**Information shown**
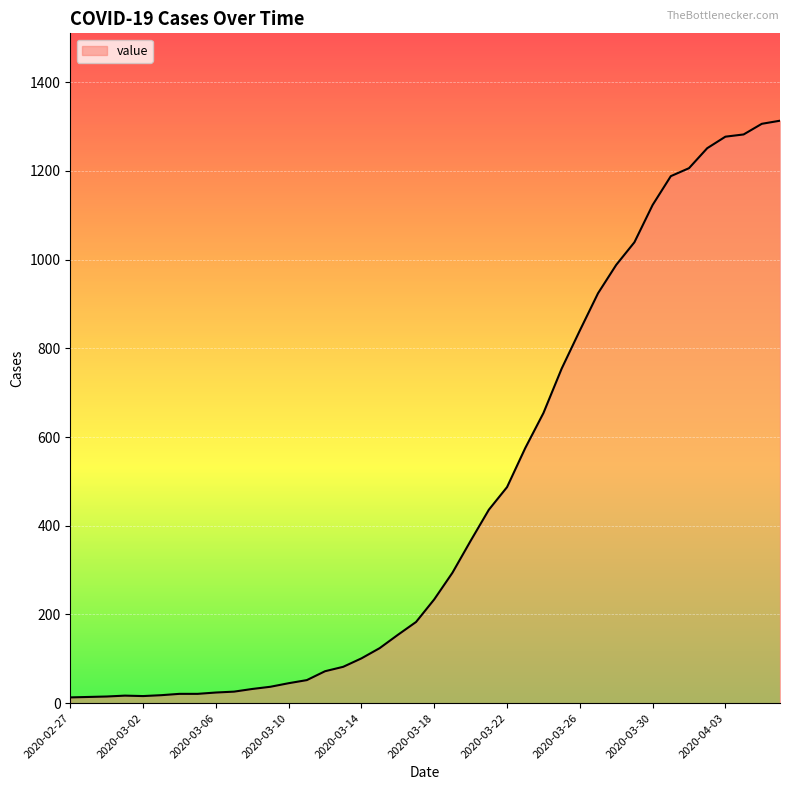

What is the maximum value shown in the chart?

1313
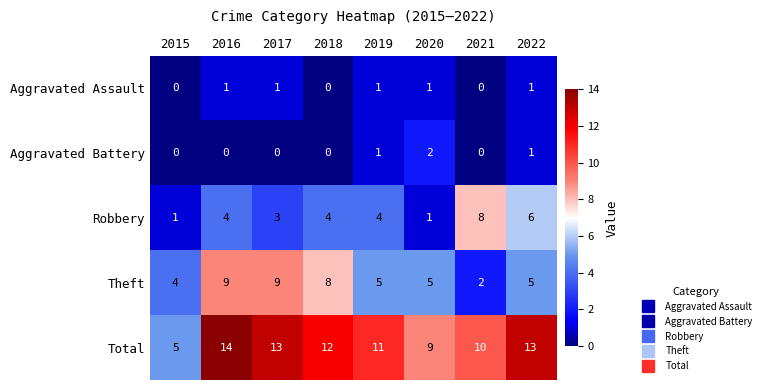

What is the spread (max minus min) of values at 2019?

10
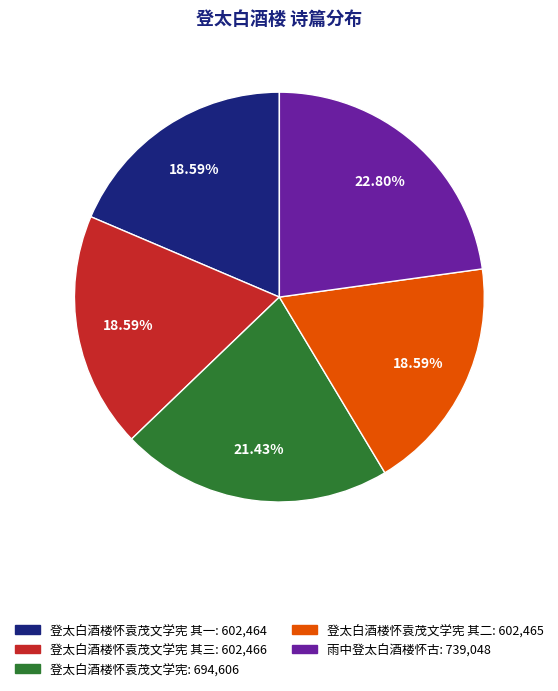

Between 登太白酒楼怀袁茂文学宪 其三: 602,466 and 登太白酒楼怀袁茂文学宪: 694,606, which is larger?

登太白酒楼怀袁茂文学宪: 694,606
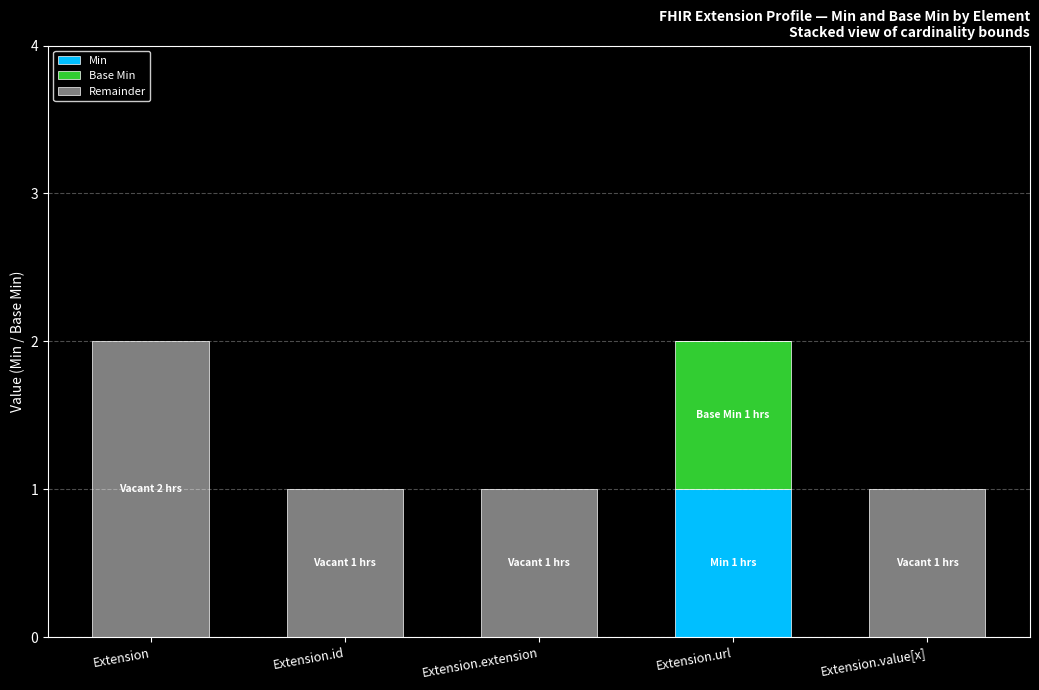

How many categories are shown in the chart?

5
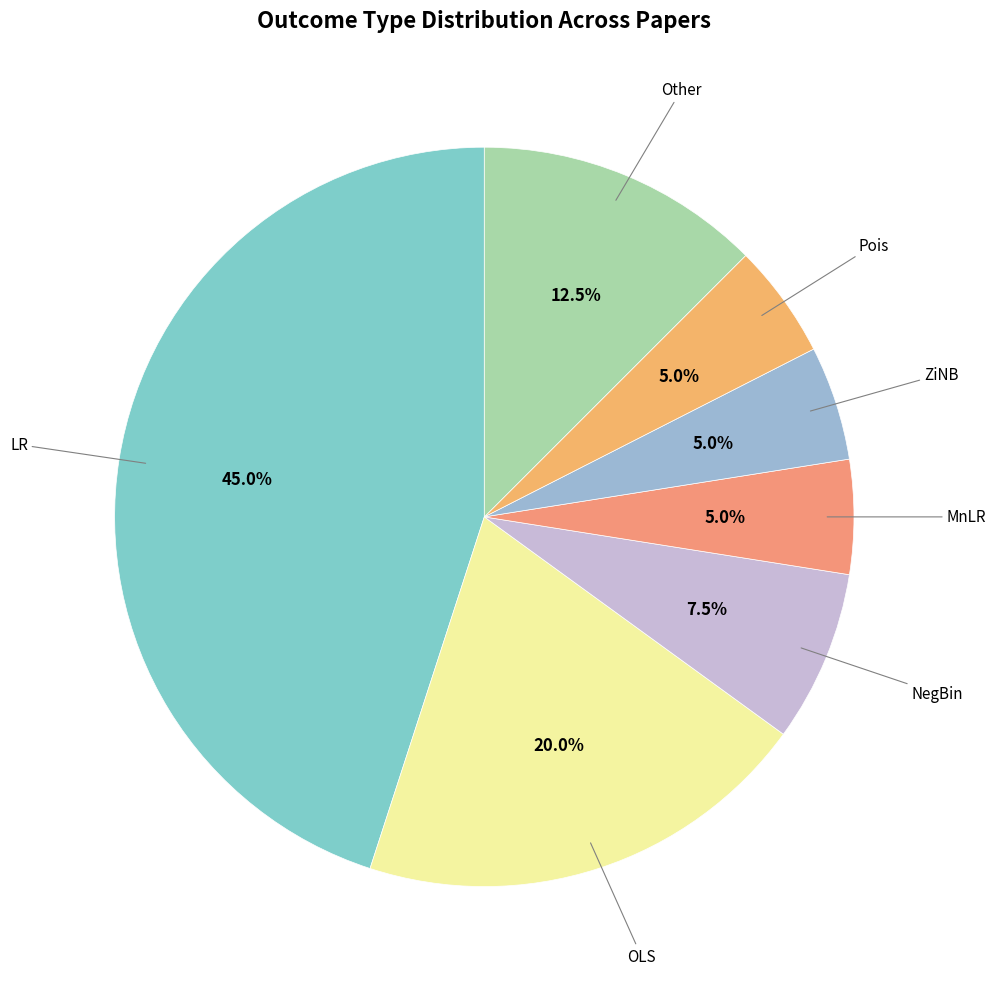

To the nearest percent, what is the difference between the largest and smallest slice percentages?

40%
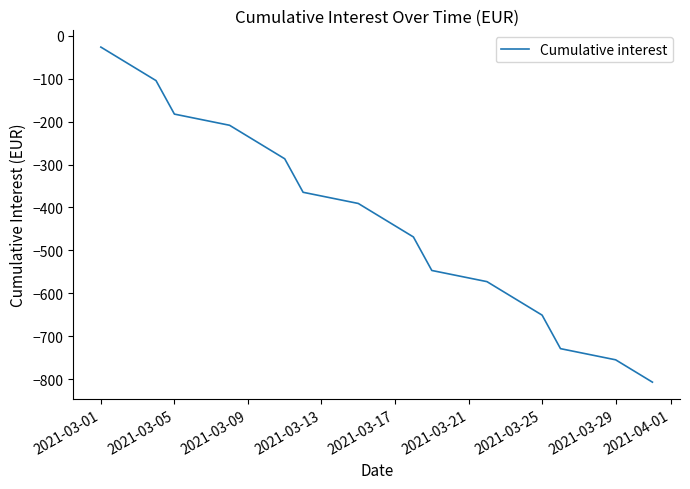

What is the difference between the maximum and minimum values?

781.3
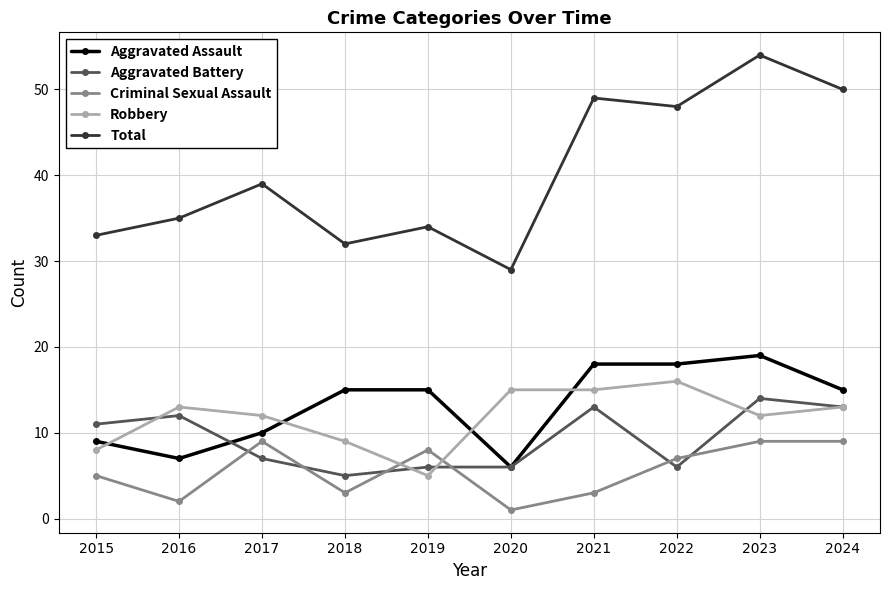

What are all the series names shown in the legend?

Aggravated Assault, Aggravated Battery, Criminal Sexual Assault, Robbery, Total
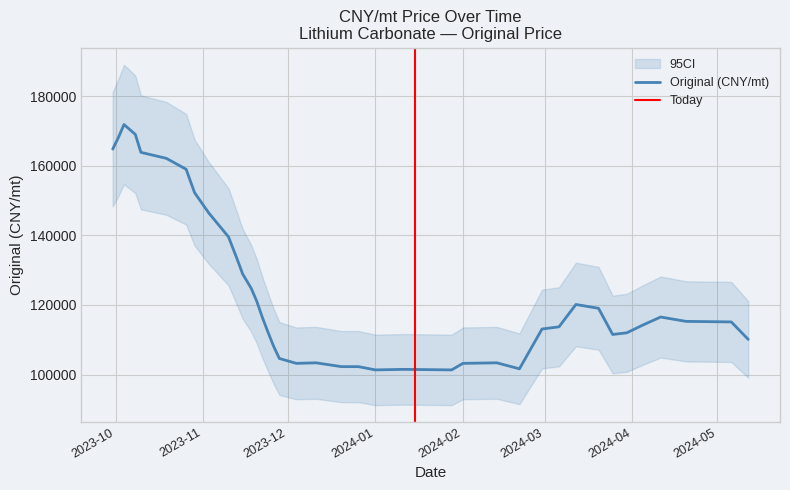

Rank the categories by value from lowest to highest.

2024-01-01, 2024-01-28, 2024-01-11, 2024-02-21, 2023-12-20, 2023-12-26, 2023-12-04, 2024-02-01, 2023-12-11, 2024-02-13, 2023-11-28, 2023-11-26, 2024-05-12, 2024-03-25, 2024-03-30, 2023-11-24, 2024-02-29, 2024-03-06, 2024-04-05, 2024-05-06, 2024-04-20, 2023-11-22, 2024-04-11, 2024-03-20, 2024-03-12, 2023-11-20, 2023-11-18, 2023-11-15, 2023-11-13, 2023-11-10, 2023-11-03, 2023-10-29, 2023-10-26, 2023-10-19, 2023-10-10, 2023-09-30, 2023-10-02, 2023-10-08, 2023-10-04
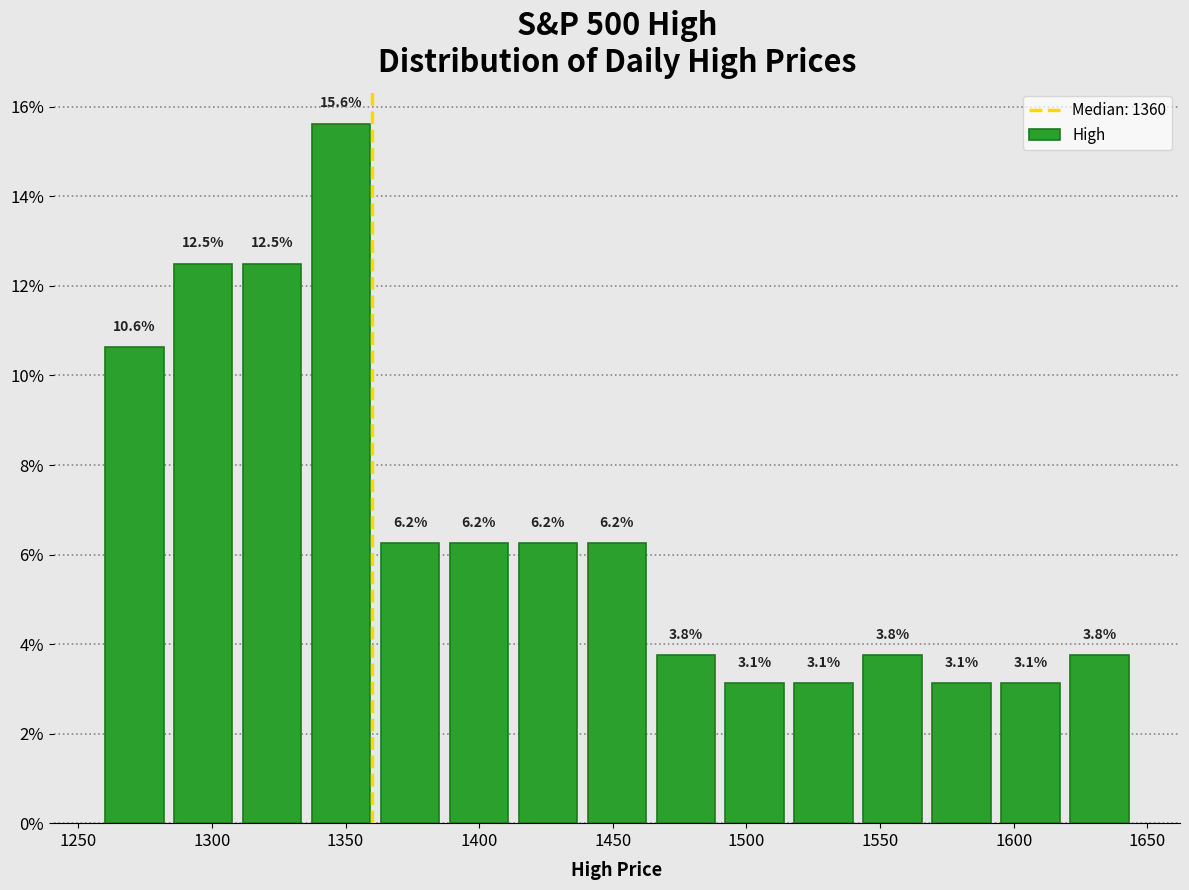

Reading left to right, list every bar in this chart as the range it spans on the x-axis followed by its height. The bar edges are not printed on the chart, so give them approximately, as read against the axis.

1260 to 1285: 10.6
1285 to 1310: 12.5
1310 to 1335: 12.5
1335 to 1360: 15.6
1360 to 1385: 6.2
1385 to 1415: 6.2
1415 to 1440: 6.2
1440 to 1465: 6.2
1465 to 1490: 3.8
1490 to 1515: 3.1
1515 to 1540: 3.1
1540 to 1570: 3.8
1570 to 1595: 3.1
1595 to 1620: 3.1
1620 to 1645: 3.8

**What you will do**
Turn the lines of the records above into a numbered list, starting at the line that contains "2023-10-02, 2023-10-08, 2023-10-04" and ending at the line that contains "Reading left to", with both of those lines included. Leave out blank lines and pictures.

**Solution for this exercise**
1. 2024-01-01, 2024-01-28, 2024-01-11, 2024-02-21, 2023-12-20, 2023-12-26, 2023-12-04, 2024-02-01, 2023-12-11, 2024-02-13, 2023-11-28, 2023-11-26, 2024-05-12, 2024-03-25, 2024-03-30, 2023-11-24, 2024-02-29, 2024-03-06, 2024-04-05, 2024-05-06, 2024-04-20, 2023-11-22, 2024-04-11, 2024-03-20, 2024-03-12, 2023-11-20, 2023-11-18, 2023-11-15, 2023-11-13, 2023-11-10, 2023-11-03, 2023-10-29, 2023-10-26, 2023-10-19, 2023-10-10, 2023-09-30, 2023-10-02, 2023-10-08, 2023-10-04
2. Reading left to right, list every bar in this chart as the range it spans on the x-axis followed by its height. The bar edges are not printed on the chart, so give them approximately, as read against the axis.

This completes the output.